Chance, Choice, Conscience

I don’t know what this awkward feeling in me now. I just woke up wondering what surprises this day has prepared to me. And I prayed. I was relieved. But some part of my brain tells that I should not. Chances are playful, you know and I don’t know whether those chances are good or bad. Oh, but sorry, I should not called it chances. Should I call it a choice? That’s destiny, isn’t?

Some people believe in destiny – destiny to love, destiny to success, destiny to pass and fail, and other kinds of destiny. And they define destiny as a chance. Oh well, that’s the impression of some to the word itself. And this is also what the destiny gives to me. Chance.

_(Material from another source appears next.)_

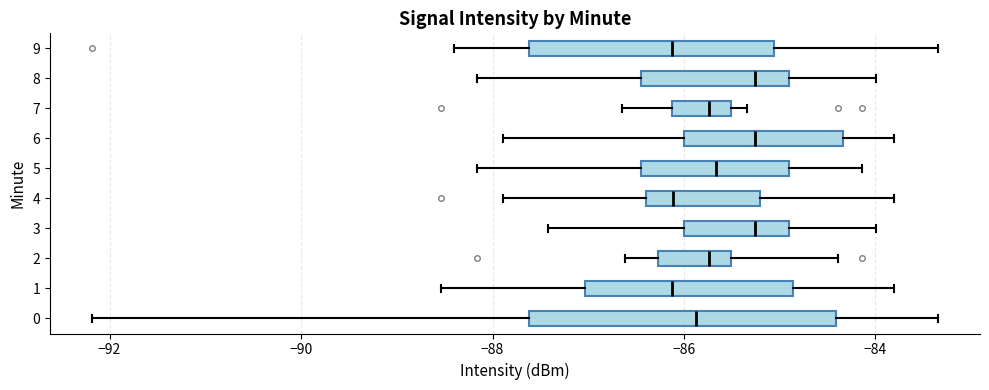

Comparing the boxes themselves (not the whiskers), which one is the widest?

0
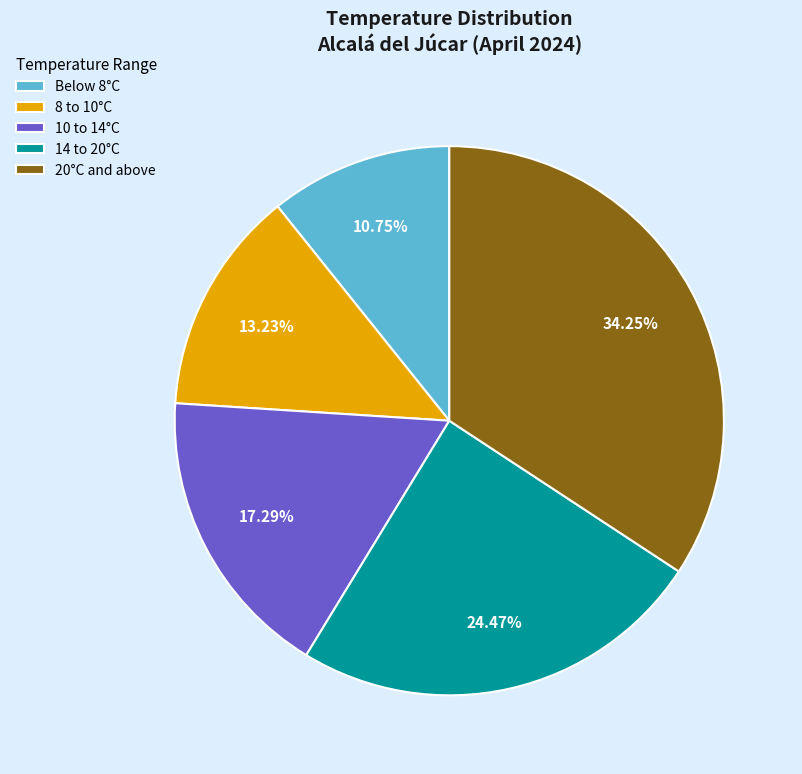

Which category has the smallest portion of the pie?

Below 8°C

Each passing day, I am thinking what chances awaits me. Those thoughts are, of course, positive but some are negative. What chances are there when I come to school? Maybe, my teacher asks me something and I do not answer it, and that’s the start of forever embarrassment. Maybe, I slip on the floor because of my shoes I wear for the day and this event is what I hate to happen to me. Never to slip. Or I earned the highest score to my exam and this is the start of higher expectations among my friends. I call these events as chances.

But, in a way, not all events happening to me every day are merely happening by chance. I do something to happen it and that’s not a chance. But really, that’s chance! I’m not always the boss of my own. There is something that overpowers me, sometimes. And that sometimes is happening very often that may lead to being always. However, I’m trying to convince myself that there exists no chance. Choice.

It is very difficult to make a choice especially if there are good options. It depends on you what to choose. God gives us brain to think and it is superior. But sometimes, we overlook choices that are really good for us or that are meant to us. We are thinking and choosing what are not just best for us but also what would make others to become happy. That is sometimes not happening. We are naturally selfish but norms and the environment around us teach and dictate us not to be. We need to sacrifice, at times. And sacrifice is not, absolutely, a chance. It’s a choice.

When we make a choice, there is something that tells us to choose it or to choose that. There is a dictator. It reminds us that we have done something that we must and care to look back. It also makes us move and it creates a certain feeling we don’t understand. Maybe, that’s what resides in me when I woke up this morning. It’s not a feeling. Conscience.